Anton live demos Microwatt in simulation, and also tries to synthesise it for his FPGA but runs out of time...

Paul presents an in-depth overview of the design of the Microwatt core.

Kernel

There were quite a few kernel talks, both in the Kernel Miniconf and throughout the main conference. These are just some of them:

There's been many cases where we've introduced a syscall only to find out later on that we need to add some new parameters - how do we make our syscalls extensible so we can add new parameters later on without needing to define a whole new syscall, while maintaining both forward and backward compatibility? It turns out it's pretty simple but needs a few more kernel helpers.

There are a bunch of tools out there which you can use to make your kernel hacking experience much more pleasant. You should use them.

Among other security issues with container runtimes, using procfs to setup security controls during the startup of a container is fraught with hilarious problems, because procfs and the Linux filesystem API aren't really designed to do this safely, and also have a bunch of amusing bugs.

Control Flow Integrity is a technique for restricting exploit techniques that hijack a program's control flow (e.g. by overwriting a return address on the stack (ROP), or overwriting a function pointer that's used in an indirect jump). Kees goes through the current state of CFI supporting features in hardware and what is currently available to enable CFI in the kernel.

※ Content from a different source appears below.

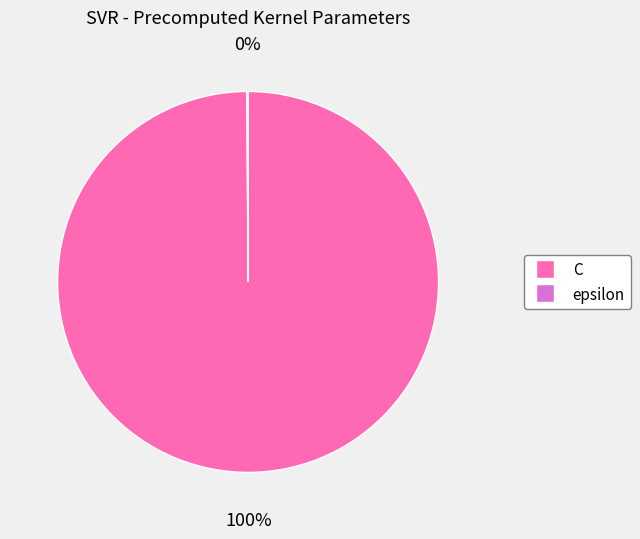

Does C represent more than half of the total?

Yes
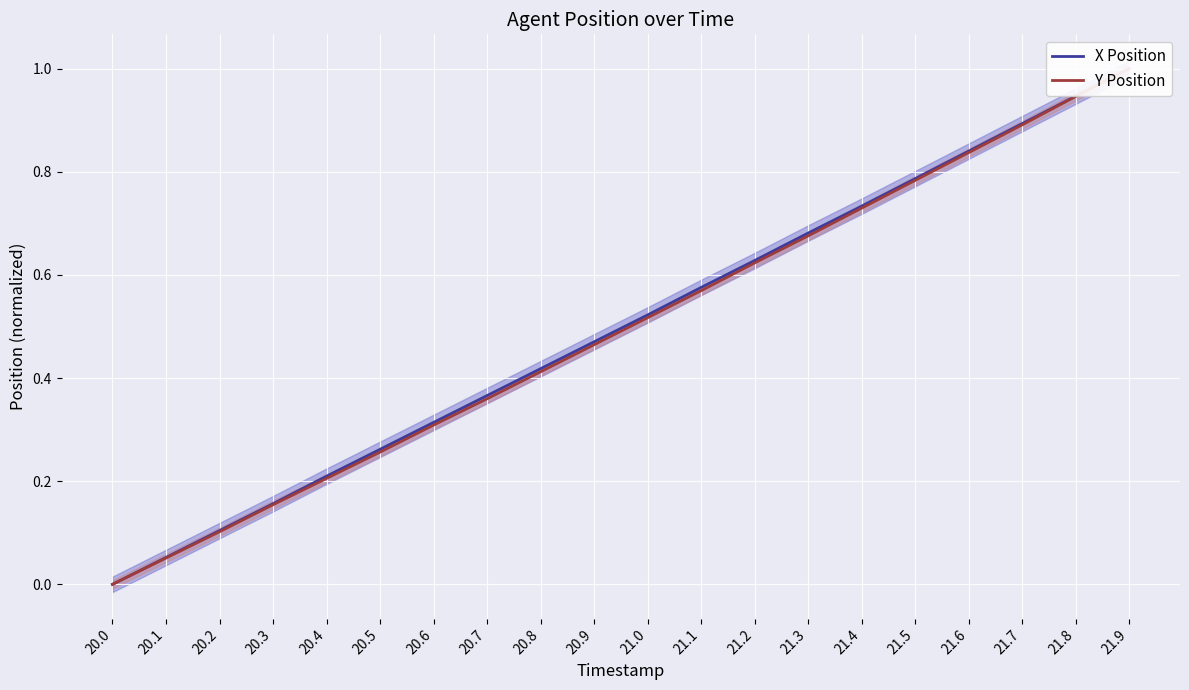

True or false: Y Position has more than 0 interior local peaks.

False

Linux has supported huge pages for many years, which has significantly improved CPU performance. However, the huge page mechanism was driven by hardware advancements and is somewhat inflexible, and it's just as important to consider software overhead. Matthew has been working on supporting more flexible "large pages" in the page cache to do just that.

Spoiler: the magical fantasy land is a trap.

Community

Lots of community and ethics discussion this year - one talk which stood out to me:

Bradley and Karen argue that while open source has "won", software freedom has regressed in recent years, and present their vision for what modern, pragmatic Free Software activism should look like.

Other

Among the variety of other technical talks at LCA...

Quantum compilers are not really like regular classical compilers (indeed, they're really closer to FPGA synthesis tools). Matthew talks through how quantum compilers map a program on to IBM's quantum hardware and the types of optimisations they apply.

Clevis and Tang provide an implementation of "network bound encryption", allowing you to magically decrypt your secrets when you are on a secure network with access to the appropriate Tang servers. This talk outlines use cases and provides a demonstration.

Christoph discusses how to deal with the hardware and software limitations that make it difficult to capture traffic at wire speed on fast fibre networks.